◆ **TASK SET**:
a – For the blog post below, state whether each statement agrees with it, answering yes or no and quoting the deciding words: (i) The baby had been awake for two hours before getting back to sleep. (ii) The writer goes to work five days a week. (iii) C left Mongo at home.
b – Summarize the blog post below in two sentences.
c – According to the blog post below, what is Mongo?

◆ **TEXT PASSAGE**:

────────────────

Thursday, January 17, 2013

"Scream all you want, small mailman. None of your mailman friends can hear you."

I could not have planned the scene any better, even if I were playing actor/director/producer of the Hollywood film version of that moment in my life.

The morning had been Crazy supersized – what with several mid-night wakings topped with a dollop of early-morning rising of both kids. The one that can speak was decidedly cantankerous from the get-go: “MOM! Mom! Where is MOM!?” JUST as – and I am not kidding you – the baby was getting back to sleep after being up for 2 hours.

Even though the whole lovely crazy mess (think: Nachos) was sprinkled with moments of calm, I once again stood at my sink about three quarters of the way through my pre-work routine and said silently to the heavens “thank god I only have to do this two days a week!” (I do that almost every day I have to work.)

(I love my work. Really. I just don’t love the ‘getting there’ part.)

I loaded up everyone (and everything) in the car and we set off for the day, la-de-dah-ing down our street.

Suddenly: panic! C had forgotten his beloved Mongo (monkey-slash-blanket) at home! “Turn back home, Mom!”

────────────────

(Items from a dataset)

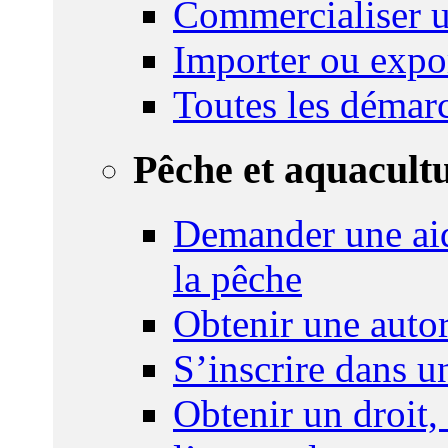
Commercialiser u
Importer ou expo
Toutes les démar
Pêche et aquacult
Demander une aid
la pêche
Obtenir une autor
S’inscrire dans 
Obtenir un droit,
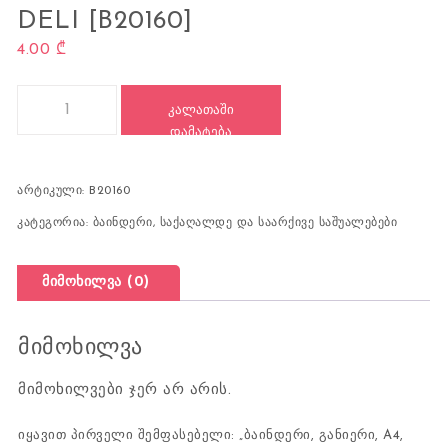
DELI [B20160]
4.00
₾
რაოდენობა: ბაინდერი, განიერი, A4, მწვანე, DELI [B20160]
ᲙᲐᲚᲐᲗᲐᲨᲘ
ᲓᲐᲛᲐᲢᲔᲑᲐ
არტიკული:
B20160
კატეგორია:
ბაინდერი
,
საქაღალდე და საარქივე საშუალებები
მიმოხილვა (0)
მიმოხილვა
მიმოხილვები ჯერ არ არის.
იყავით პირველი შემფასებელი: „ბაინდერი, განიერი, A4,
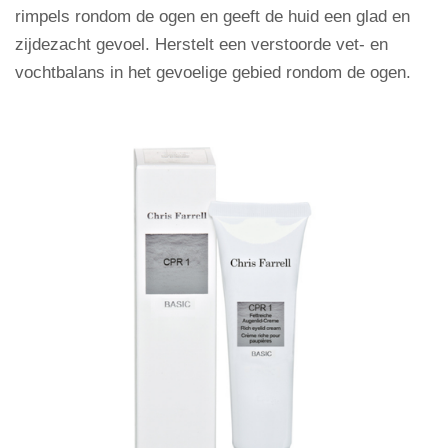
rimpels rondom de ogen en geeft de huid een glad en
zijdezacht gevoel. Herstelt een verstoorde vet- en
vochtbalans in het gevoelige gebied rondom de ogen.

────────────────

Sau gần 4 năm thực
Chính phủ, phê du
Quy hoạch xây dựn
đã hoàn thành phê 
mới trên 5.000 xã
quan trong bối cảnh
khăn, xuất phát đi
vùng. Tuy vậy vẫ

────────────────

◆ **SOLUTIONS TO THE TASKS**:
a –
(i) Yes: "the baby was getting back to sleep after being up for 2 hours"
(ii) No: "thank god I only have to do this two days a week!"
(iii) Yes: "C had forgotten his beloved Mongo (monkey-slash-blanket) at home!"

b – After a night of several wakings and an early start from both children, the writer went through the pre-work routine, thankful to do it only two days a week despite loving the work itself. Shortly after everyone set off in the car, C realized he had forgotten his beloved Mongo at home and called for them to turn back.

c – C's beloved monkey-slash-blanket.